┌─ DATASET EXCERPTS

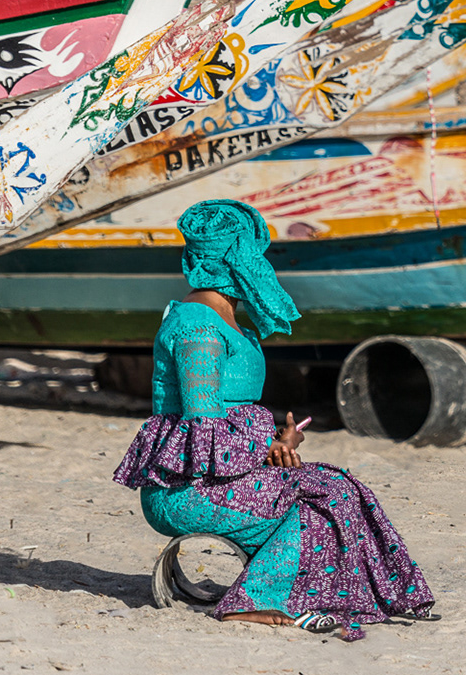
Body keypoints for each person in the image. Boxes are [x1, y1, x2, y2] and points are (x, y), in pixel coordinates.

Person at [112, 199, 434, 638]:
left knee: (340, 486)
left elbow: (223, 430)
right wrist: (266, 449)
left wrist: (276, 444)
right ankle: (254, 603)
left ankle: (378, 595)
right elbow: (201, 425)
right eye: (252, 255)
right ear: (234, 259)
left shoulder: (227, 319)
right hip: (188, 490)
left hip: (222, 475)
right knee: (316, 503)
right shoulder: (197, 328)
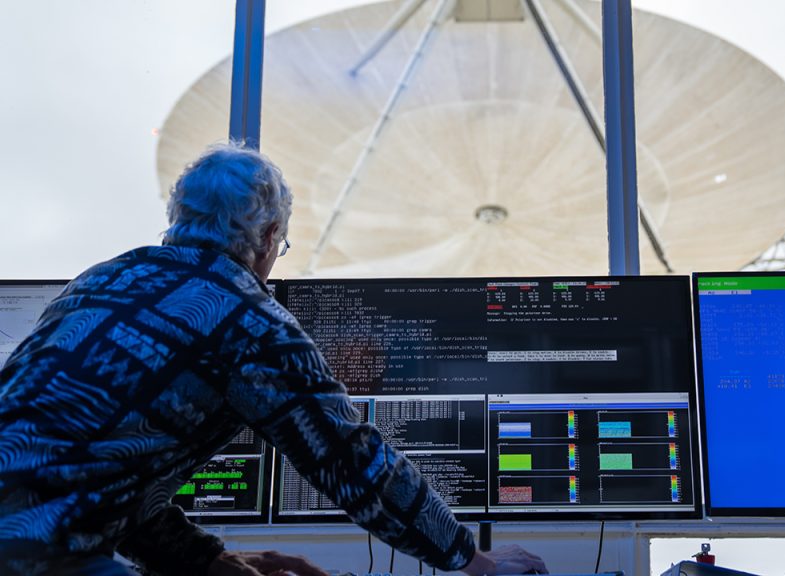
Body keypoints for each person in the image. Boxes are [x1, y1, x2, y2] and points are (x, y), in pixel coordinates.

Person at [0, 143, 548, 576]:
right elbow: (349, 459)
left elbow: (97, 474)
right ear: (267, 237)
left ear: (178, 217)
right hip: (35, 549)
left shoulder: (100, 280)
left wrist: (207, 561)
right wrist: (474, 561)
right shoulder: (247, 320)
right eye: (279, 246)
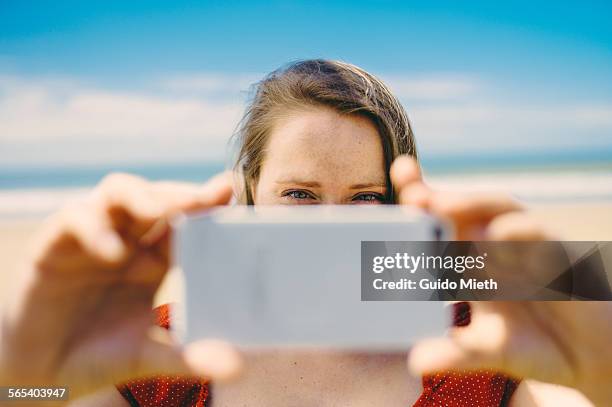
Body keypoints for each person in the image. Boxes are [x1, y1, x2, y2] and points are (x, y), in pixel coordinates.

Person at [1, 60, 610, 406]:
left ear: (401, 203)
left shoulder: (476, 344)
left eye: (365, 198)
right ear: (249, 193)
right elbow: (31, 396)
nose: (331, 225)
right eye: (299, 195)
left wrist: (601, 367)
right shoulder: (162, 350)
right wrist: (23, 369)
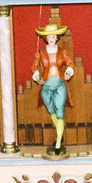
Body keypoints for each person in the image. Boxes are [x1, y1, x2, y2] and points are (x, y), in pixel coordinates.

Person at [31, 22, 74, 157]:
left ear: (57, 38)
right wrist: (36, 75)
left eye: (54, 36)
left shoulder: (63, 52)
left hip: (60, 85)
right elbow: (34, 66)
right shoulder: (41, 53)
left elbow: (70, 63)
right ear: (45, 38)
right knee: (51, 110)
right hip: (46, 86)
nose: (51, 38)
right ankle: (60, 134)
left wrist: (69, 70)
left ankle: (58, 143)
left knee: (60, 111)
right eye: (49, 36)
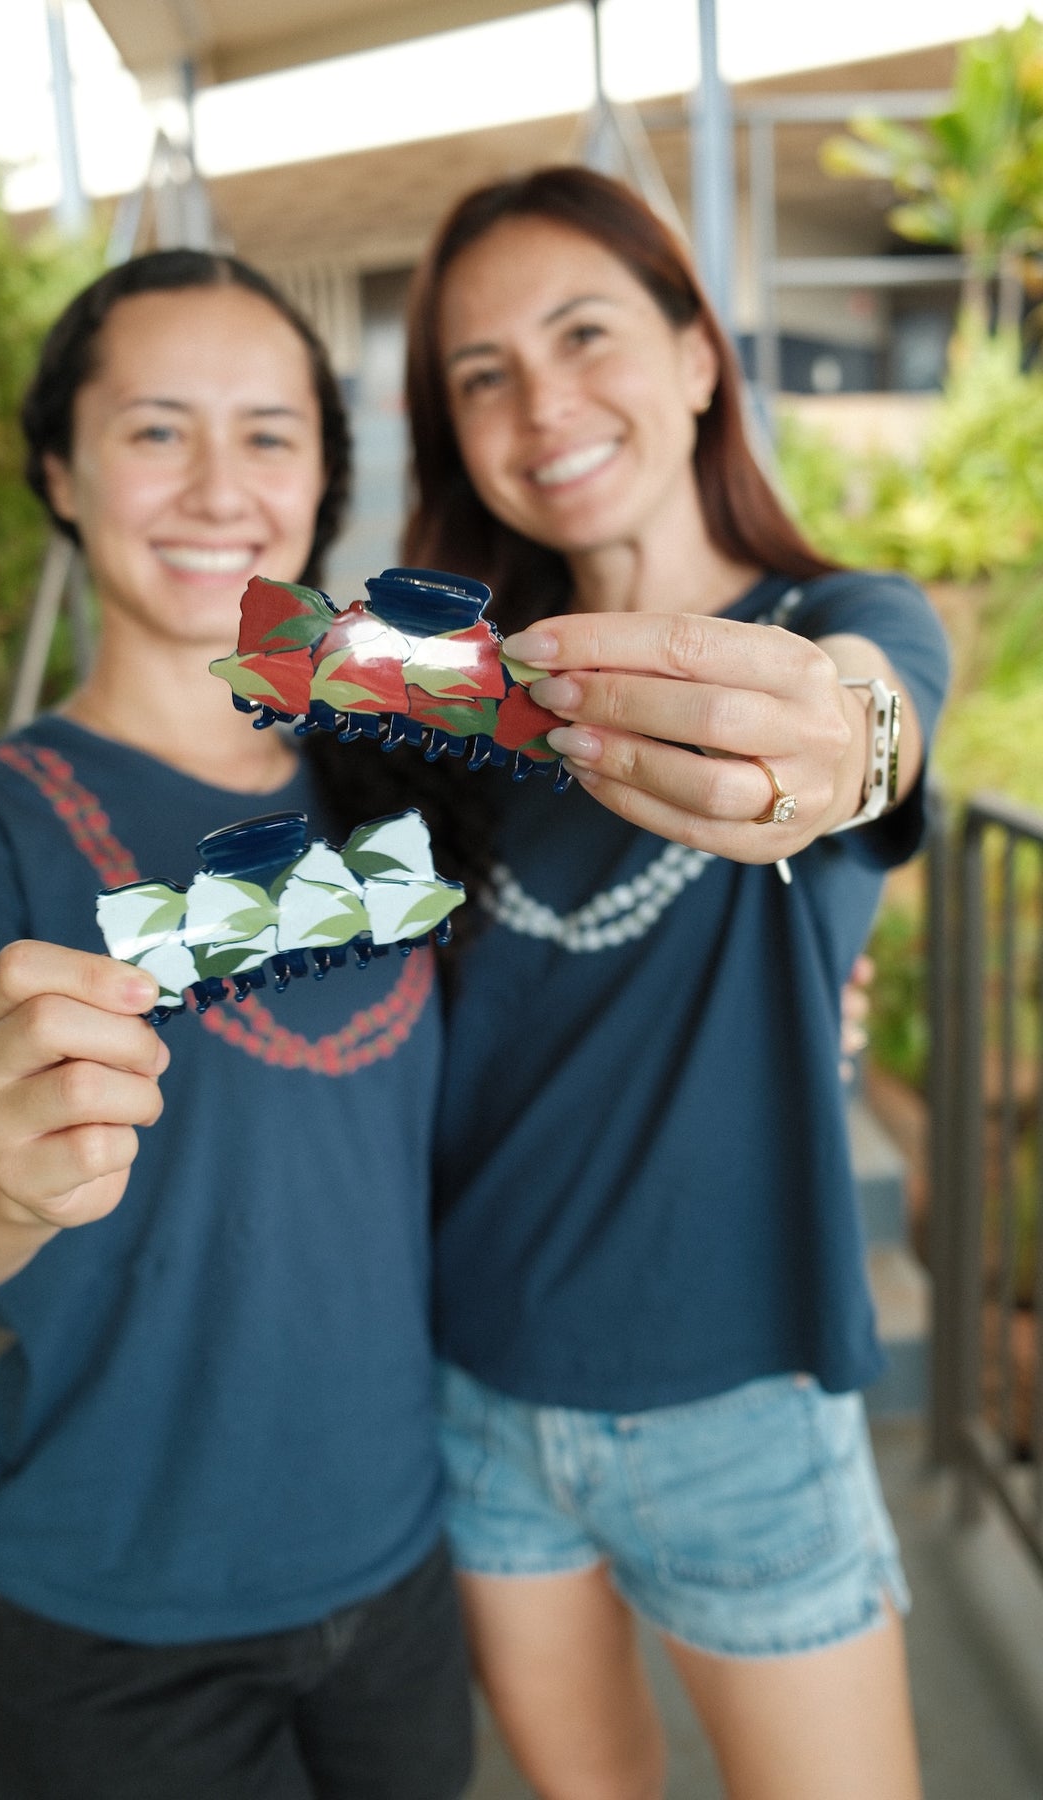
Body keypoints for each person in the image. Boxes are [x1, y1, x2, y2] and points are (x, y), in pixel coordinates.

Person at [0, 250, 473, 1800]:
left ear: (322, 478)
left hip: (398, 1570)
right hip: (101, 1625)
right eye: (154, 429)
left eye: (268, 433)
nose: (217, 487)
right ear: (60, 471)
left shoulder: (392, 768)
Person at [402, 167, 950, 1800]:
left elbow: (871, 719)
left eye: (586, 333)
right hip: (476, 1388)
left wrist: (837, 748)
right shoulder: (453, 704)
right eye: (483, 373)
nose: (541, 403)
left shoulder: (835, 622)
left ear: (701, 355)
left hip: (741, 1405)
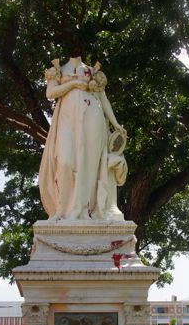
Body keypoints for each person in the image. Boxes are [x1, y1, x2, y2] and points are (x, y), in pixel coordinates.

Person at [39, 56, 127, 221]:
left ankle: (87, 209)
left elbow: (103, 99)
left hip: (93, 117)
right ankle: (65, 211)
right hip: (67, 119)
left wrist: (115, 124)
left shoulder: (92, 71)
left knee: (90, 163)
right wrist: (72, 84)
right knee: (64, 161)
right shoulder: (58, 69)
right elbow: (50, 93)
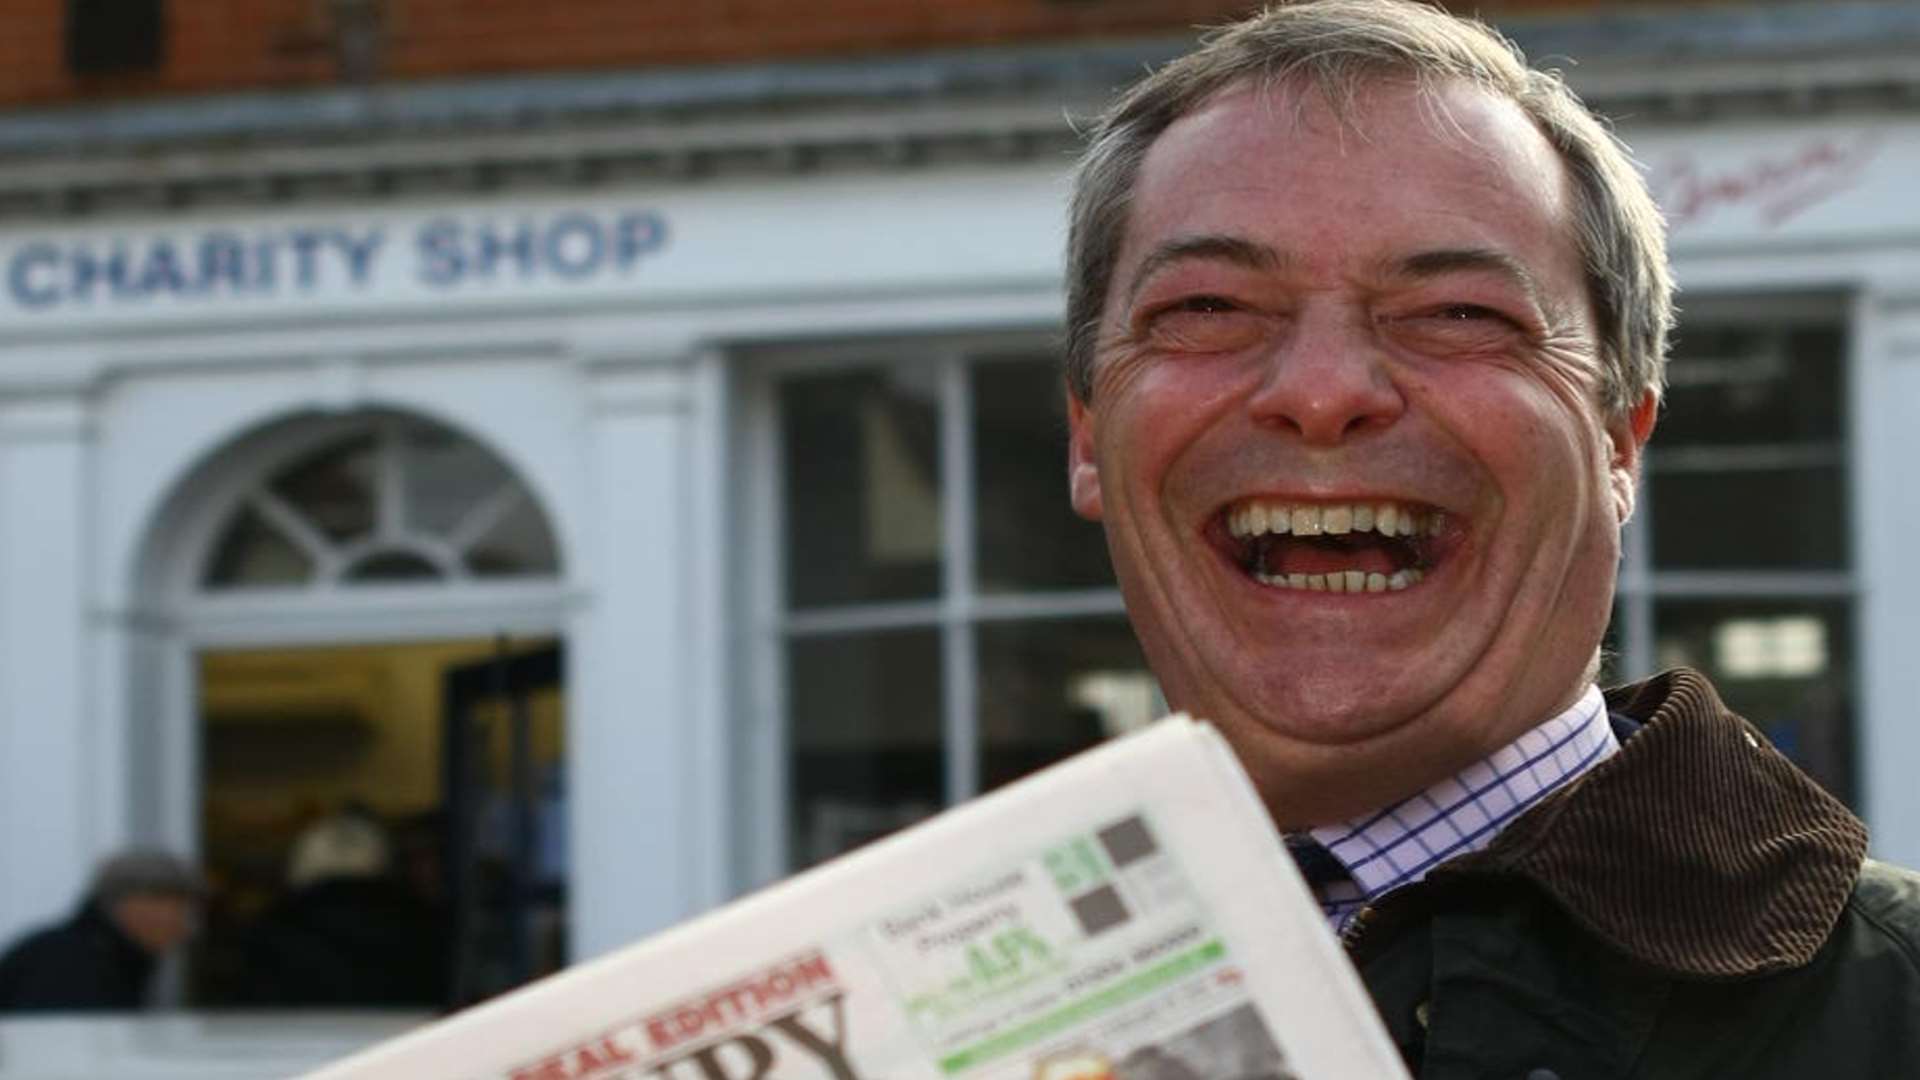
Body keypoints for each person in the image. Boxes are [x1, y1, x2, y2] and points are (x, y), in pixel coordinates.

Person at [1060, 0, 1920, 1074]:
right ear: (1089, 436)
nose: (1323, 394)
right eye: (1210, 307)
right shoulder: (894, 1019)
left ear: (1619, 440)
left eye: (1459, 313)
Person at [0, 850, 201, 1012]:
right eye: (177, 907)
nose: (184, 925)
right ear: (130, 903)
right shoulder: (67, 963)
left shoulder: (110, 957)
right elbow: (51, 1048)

└─

PROBLEM STATEMENT | Within the listing above, work out the number of lines that hold "elbow", and give that number alone.

EXERCISE SOLUTION | 11